- Script type: semi-script abjad Stenography
- Creator: Henry Sweet
- Period: 1892
- Languages: English

= Current Shorthand =

Current Shorthand was developed beginning in 1884 and published in 1892 by Dr. Henry Sweet. It shares some similarities with the Gregg system, with which Current is contemporary. It uses more ink than classical systems, and whether or not it is fit like them for sustained verbatim reporting has never been established.

==History and attributes==

The symbols in orthographic Current shorthand. The system does not need lines but are added in this image to show their positions.

Sweet wished to produce a shorthand system which could replace longhand in most situations.
For this reason Sweet proceeded to develop a shorthand which is a pure script which is easily written with any slant comfortable yet does not sacrifice legibility.
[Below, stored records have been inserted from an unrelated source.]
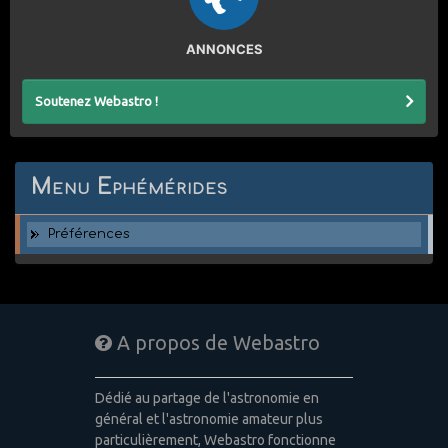
ANNONCES
Soutenez Webastro !
Menu Ephémérides
Préférences
A propos de Webastro
Dédié au partage de l'astronomie en
général et l'astronomie amateur plus
particulièrement, Webastro fonctionne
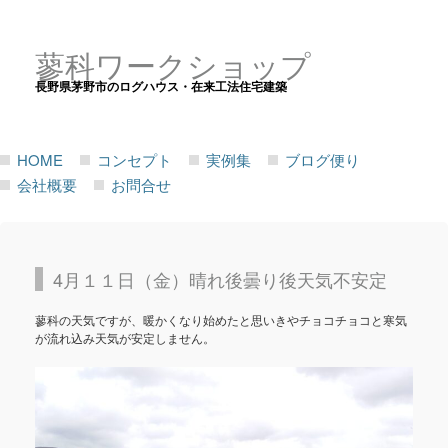
蓼科ワークショップ
長野県茅野市のログハウス・在来工法住宅建築
HOME
コンセプト
実例集
ブログ便り
会社概要
お問合せ
4月１１日（金）晴れ後曇り後天気不安定
蓼科の天気ですが、暖かくなり始めたと思いきやチョコチョコと寒気
が流れ込み天気が安定しません。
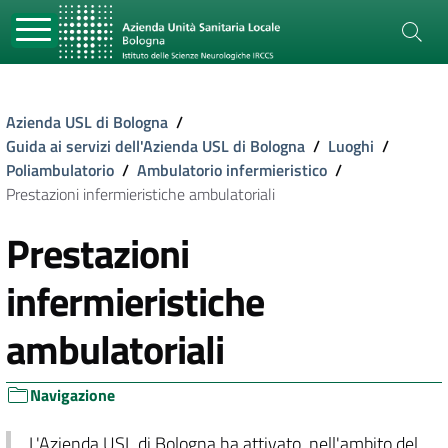
Azienda USL di Bologna
/
Guida ai servizi dell'Azienda USL di Bologna
/
Luoghi
/
Poliambulatorio
/
Ambulatorio infermieristico
/
Prestazioni infermieristiche ambulatoriali
Prestazioni
infermieristiche
ambulatoriali
Navigazione
L'Azienda USL di Bologna ha attivato, nell'ambito del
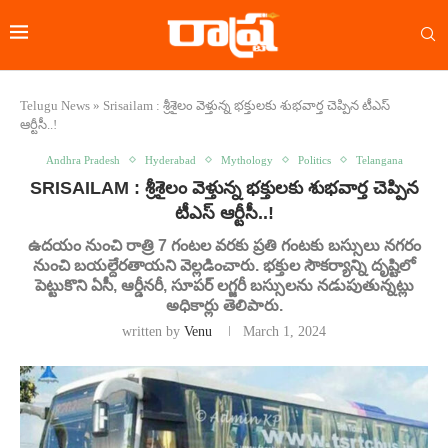
Telugu News
»
Srisailam : శ్రీశైలం వెళ్తున్న భక్తులకు శుభవార్త చెప్పిన టీఎస్
ఆర్టీసీ..!
Andhra Pradesh
Hyderabad
Mythology
Politics
Telangana
SRISAILAM : శ్రీశైలం వెళ్తున్న భక్తులకు శుభవార్త చెప్పిన
టీఎస్ ఆర్టీసీ..!
ఉదయం నుంచి రాత్రి 7 గంటల వరకు ప్రతి గంటకు బస్సులు నగరం
నుంచి బయల్దేరతాయని వెల్లడించారు. భక్తుల సౌకర్యాన్ని దృష్టిలో
పెట్టుకొని ఏసీ, ఆర్డీనరీ, సూపర్‌ లగ్జరీ బస్సులను నడుపుతున్నట్లు
అధికార్లు తెలిపారు.
written by
Venu
March 1, 2024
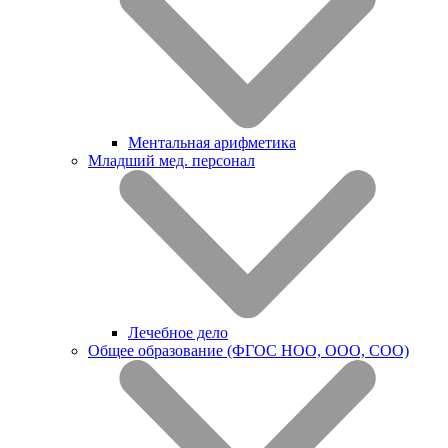
Ментальная арифметика
Младший мед. персонал
Лечебное дело
Общее образование (ФГОС НОО, ООО, СОО)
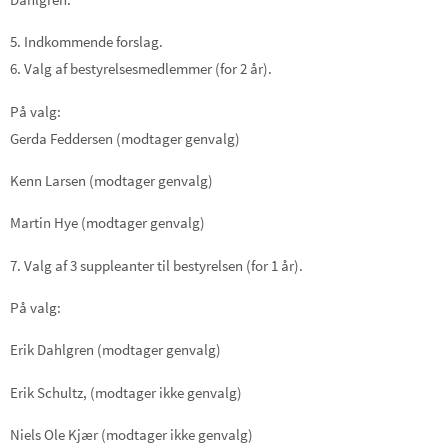
5
.
Indkommende forslag.
6
. Valg af bestyrelses
medlemmer
(for 2 år)
.
På valg
:
Gerda Feddersen
(
m
odtager genvalg)
Kenn Larsen (modtager genvalg)
Martin Hye (modtager genvalg)
7.
Valg af 3 suppleanter til bestyrelsen
(for 1 år)
.
P
å
valg:
Erik Dahlgren
(
modtager genvalg
)
Erik Schultz,
(
modtager
ikke
genvalg
)
Niels Ole Kjær
(
modtager ikke genvalg
)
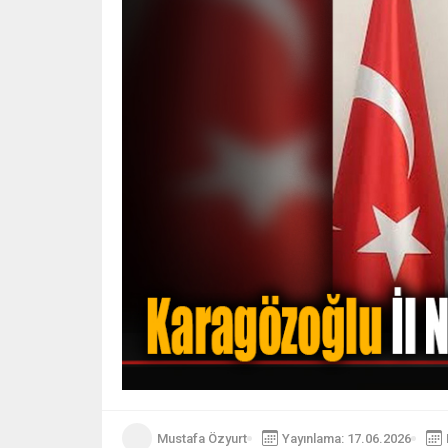
Mustafa Özyurt
Yayınlama: 17.06.2026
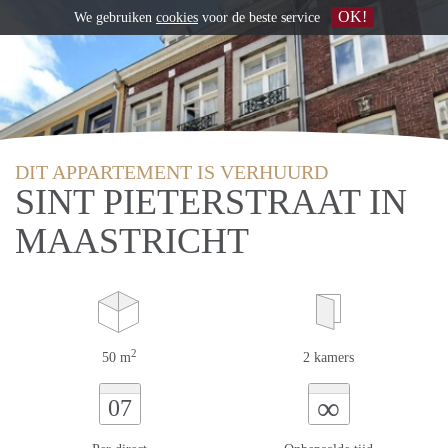
OK!
We gebruiken
cookies
voor de beste service
DIT APPARTEMENT IS VERHUURD
SINT PIETERSTRAAT IN
MAASTRICHT
2
50 m
2 kamers
∞
07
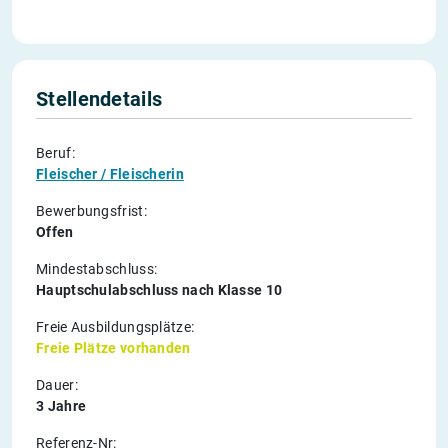
Stellendetails
Beruf:
Fleischer / Fleischerin
Bewerbungsfrist:
Offen
Mindestabschluss:
Hauptschulabschluss nach Klasse 10
Freie Ausbildungsplätze:
Freie Plätze vorhanden
Dauer:
3 Jahre
Referenz-Nr:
The system has two styles: orthographic and phonetic. The orthographic style is based on traditional English spelling, and so is easier to learn but slower to write. The phonetic style is based on the sounds of spoken language, and may be used for greater brevity. If the writer wishes, the two styles may be intermixed. Vowels are attached to the consonants and can, therefore, be omitted; the script is linear, like longhand, and can be easily adapted for use in printing.

==Reception==
There is little evidence that Current Shorthand was publicly successful. George Bernard Shaw wrote in Pygmalion that the system's fatal flaw was Sweet's indifference to business, as well as the already established infrastructure of Pitman shorthand.